Как-то зимой, поздним вечером, воспользовавшись его отсутствием, я, при помощи сестер его, завалил снегом почти до крыши вход в его квартиру. Притаились у окна, ждем. В. И. возвращается — видит снежный завал. Страшно рассердился:
— Безобразие! Уйду в гостиницу… Что за неуместные шутки!
Ну, дело плохо! Шутка не понята.
Едва он ушел, хватаю лопату и усердно разгребаю снег. Пот катится с лица, несмотря на мороз…
— Ну, готово!
— А, готово? Вот вам наказание!
Появляется со смехом В. И. Он и не думал уходить. Спрятался за углом и наблюдал, как я в поте лица стараюсь.
Пэт
Пэт был изрядный ленивец насчет посещения лекций. Идя в университет, я останавливался под его окном и взывал:
По окончании курса, не чувствуя ни к чему призвания, Пэт поступил в Московское военное училище на сокращенные курсы для получивших высшее образование. Через год он вернулся подпоручиком в стоявшую в Одессе знаменитую «железную» (4-ю) стрелковую бригаду[170].
Ухаживая направо и налево, Пэт стал волочиться за барышней, о прошлом которой не всегда отзывались благоприятно. Пэт имел здесь полный успех, но… попался на крючок. Родные потребовали «после этого» от него женитьбы. И Пэт, неожиданно для себя, стал счастливым женихом.
Это ни в какой мере его не устраивало. Он совсем скис, ходил, как мокрая курица. Чем ближе к свадьбе, тем жених выглядел хуже… Мы опасались даже самоубийства.
Настал и день свадьбы. В семье невесты — празднество и ликование. Много приглашенных и в церковь, и на дом. Целый день идут приготовления к свадьбе. Но жениха не видно.
Сначала его ждут спокойно. Потом — начинают беспокоиться. Пора уже и в церковь собираться.
Встревоженные шафера едут на квартиру Пэта. Открывает денщик:
— Где же твой поручик?
— Так что не могу знать, ваше высокоблагородие! Их благородие, как выехали вчера-с в лагери, до сих пор не возвращались!
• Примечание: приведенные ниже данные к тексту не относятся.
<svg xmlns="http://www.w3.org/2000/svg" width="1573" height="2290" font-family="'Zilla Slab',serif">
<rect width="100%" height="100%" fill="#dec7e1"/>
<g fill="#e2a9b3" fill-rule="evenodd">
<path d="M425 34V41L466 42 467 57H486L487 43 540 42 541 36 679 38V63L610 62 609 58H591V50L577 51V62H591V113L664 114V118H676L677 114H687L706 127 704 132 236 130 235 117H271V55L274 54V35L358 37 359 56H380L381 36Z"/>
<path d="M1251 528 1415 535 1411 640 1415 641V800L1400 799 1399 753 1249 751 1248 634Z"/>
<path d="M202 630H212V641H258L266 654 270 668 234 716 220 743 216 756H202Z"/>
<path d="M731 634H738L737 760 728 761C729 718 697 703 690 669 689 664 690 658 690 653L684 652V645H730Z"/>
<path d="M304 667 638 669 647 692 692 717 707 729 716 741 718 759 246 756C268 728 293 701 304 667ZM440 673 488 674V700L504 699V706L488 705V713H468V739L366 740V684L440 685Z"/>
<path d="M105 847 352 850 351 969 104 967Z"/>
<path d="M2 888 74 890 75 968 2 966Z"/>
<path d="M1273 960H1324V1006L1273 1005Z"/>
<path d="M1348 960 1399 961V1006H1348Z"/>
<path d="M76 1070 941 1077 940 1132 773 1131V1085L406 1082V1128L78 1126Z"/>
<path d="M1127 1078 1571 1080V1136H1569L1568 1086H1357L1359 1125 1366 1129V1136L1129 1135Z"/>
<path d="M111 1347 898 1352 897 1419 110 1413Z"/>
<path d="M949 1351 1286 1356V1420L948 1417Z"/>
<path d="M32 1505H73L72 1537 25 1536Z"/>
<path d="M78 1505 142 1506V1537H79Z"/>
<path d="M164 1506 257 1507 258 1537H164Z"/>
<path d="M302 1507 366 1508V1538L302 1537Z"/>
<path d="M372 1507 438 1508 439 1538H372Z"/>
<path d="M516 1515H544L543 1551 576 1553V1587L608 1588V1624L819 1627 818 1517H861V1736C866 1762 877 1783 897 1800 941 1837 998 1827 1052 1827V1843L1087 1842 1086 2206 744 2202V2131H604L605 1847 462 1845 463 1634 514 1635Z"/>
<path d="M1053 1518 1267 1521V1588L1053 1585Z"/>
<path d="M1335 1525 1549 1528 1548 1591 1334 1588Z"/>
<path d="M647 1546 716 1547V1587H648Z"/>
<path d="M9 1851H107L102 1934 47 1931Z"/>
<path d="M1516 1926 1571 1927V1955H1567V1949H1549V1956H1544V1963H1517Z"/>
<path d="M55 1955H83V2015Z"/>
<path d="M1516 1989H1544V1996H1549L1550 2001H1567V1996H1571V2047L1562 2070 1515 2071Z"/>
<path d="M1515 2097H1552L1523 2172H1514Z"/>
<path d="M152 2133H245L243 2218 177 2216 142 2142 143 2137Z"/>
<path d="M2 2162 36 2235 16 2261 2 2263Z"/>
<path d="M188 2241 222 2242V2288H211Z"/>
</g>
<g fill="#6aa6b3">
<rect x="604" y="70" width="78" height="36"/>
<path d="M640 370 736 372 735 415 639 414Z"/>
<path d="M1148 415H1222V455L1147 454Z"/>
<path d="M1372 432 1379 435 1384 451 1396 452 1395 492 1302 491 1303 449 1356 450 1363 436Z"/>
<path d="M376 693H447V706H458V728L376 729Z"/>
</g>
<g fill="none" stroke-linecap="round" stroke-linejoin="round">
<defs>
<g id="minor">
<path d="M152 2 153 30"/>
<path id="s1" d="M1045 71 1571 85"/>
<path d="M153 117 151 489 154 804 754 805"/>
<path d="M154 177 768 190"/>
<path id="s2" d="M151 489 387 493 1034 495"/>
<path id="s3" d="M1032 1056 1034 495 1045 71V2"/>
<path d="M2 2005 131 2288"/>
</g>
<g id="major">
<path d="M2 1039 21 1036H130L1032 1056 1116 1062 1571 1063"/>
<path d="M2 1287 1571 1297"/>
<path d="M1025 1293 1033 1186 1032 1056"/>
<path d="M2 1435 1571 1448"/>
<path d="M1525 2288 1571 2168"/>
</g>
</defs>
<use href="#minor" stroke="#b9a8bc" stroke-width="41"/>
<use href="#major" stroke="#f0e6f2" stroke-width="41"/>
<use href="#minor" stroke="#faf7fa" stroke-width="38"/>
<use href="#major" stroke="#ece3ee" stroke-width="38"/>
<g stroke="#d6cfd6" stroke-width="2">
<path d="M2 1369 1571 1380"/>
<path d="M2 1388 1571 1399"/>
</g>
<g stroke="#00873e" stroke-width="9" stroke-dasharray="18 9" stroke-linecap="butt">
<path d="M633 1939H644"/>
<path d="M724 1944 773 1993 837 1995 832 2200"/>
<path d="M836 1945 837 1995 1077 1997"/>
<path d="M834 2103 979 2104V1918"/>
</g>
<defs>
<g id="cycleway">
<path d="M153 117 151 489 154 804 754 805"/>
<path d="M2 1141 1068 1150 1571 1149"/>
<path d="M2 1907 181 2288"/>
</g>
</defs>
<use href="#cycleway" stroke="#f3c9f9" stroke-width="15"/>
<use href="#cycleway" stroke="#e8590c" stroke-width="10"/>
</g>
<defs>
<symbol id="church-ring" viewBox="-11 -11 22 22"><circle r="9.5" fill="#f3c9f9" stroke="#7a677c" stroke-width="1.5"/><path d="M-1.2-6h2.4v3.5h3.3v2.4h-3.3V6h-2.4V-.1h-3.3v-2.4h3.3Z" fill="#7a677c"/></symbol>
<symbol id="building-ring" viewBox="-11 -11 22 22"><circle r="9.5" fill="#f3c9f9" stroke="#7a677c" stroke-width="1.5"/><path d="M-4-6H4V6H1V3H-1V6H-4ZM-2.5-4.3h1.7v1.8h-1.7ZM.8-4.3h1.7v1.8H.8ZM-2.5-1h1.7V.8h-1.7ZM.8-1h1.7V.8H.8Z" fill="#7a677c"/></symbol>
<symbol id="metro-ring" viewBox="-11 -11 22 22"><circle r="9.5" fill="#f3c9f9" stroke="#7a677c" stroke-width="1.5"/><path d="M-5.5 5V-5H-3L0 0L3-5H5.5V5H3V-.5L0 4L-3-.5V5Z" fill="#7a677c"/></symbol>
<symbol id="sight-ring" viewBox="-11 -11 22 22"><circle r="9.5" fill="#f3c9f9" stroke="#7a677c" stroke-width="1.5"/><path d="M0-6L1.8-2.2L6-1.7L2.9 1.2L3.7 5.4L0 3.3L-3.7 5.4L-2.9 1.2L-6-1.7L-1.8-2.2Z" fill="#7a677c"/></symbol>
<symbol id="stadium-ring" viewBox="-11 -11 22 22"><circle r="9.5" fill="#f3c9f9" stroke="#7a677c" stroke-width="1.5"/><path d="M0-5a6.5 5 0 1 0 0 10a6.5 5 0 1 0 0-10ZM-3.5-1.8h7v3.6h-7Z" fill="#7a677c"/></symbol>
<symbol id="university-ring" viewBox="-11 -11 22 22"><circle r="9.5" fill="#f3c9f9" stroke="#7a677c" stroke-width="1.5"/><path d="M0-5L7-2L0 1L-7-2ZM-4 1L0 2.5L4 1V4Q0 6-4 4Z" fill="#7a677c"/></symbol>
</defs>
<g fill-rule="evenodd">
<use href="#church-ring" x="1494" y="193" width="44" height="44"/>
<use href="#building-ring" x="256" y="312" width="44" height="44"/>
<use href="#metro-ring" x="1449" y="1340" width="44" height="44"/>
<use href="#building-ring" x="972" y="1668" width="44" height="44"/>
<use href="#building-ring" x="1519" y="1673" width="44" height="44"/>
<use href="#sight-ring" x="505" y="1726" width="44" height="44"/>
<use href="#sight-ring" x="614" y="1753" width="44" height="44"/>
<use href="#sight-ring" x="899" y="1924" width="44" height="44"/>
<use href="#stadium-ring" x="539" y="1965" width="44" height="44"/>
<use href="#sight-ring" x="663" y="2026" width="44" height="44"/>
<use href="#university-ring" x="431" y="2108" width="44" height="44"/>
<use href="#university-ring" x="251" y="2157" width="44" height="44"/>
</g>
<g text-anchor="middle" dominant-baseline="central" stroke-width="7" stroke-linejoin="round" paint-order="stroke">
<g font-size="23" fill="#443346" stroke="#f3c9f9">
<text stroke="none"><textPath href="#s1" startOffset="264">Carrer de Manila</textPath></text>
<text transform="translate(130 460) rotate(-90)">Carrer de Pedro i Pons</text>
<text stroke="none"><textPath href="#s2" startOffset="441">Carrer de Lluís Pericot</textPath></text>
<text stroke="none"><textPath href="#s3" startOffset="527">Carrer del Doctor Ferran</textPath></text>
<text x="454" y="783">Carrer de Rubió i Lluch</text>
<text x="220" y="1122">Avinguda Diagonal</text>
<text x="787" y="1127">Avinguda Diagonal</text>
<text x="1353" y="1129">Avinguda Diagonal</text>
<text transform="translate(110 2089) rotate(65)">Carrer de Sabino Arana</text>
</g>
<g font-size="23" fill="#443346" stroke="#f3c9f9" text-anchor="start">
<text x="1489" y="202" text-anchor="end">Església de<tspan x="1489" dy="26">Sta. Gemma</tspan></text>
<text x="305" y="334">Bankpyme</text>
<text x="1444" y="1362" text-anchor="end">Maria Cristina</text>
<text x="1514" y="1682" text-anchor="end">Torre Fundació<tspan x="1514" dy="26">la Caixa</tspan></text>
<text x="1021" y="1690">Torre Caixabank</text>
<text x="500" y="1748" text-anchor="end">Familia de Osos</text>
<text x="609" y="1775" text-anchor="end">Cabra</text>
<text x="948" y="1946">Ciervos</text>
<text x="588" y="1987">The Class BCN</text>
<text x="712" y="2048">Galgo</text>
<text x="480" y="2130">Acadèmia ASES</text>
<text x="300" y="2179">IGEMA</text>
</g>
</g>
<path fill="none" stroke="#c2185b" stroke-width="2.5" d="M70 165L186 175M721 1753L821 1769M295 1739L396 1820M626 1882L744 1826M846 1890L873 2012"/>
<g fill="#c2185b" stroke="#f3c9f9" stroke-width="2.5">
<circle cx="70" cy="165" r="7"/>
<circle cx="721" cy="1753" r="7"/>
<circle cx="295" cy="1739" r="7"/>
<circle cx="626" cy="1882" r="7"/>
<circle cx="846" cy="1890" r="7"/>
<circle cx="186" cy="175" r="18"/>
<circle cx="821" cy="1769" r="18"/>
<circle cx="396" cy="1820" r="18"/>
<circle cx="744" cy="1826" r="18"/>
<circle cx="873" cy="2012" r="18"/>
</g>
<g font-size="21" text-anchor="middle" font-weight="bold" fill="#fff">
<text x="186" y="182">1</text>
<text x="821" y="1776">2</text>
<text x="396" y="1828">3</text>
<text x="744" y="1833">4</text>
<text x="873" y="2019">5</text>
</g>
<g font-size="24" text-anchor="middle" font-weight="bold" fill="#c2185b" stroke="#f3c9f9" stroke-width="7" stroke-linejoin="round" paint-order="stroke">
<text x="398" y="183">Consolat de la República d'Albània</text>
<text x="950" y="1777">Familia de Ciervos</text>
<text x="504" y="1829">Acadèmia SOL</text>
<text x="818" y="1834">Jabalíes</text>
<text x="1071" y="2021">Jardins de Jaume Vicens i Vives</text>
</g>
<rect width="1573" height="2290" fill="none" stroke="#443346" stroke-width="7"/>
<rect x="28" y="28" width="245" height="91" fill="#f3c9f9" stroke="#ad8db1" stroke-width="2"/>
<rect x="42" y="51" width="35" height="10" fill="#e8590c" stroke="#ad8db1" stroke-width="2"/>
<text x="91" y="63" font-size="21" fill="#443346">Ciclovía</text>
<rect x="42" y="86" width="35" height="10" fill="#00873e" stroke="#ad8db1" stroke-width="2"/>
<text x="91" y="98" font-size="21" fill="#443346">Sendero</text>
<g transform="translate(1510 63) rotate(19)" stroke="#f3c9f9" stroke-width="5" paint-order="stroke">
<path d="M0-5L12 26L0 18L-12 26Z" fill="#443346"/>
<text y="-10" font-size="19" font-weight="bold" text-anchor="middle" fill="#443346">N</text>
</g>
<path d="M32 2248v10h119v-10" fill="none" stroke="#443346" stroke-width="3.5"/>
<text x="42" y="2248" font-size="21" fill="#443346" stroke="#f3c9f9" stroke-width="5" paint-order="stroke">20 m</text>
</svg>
В лагерь? Но шафера сами из лагеря. Пэта там нет…
……………………
— Ну, что же? Привезли?
— Где же, наконец, жених?
Хмурый вид шаферов сам говорит за себя. Невеста близка к обмороку…
……………………
На домашнем совете мы решили, что Пэта надо, во что бы то ни стало, от этого брака спасти. Владимир Иванович поехал к командиру его полка. Начальнику инспекторского отделения отказа в военной среде не бывало, и командир разрешил Пэту немедленно отпуск на два месяца. Уговорились, однако, что приказ об отпуске будет отдан лишь на следующий день.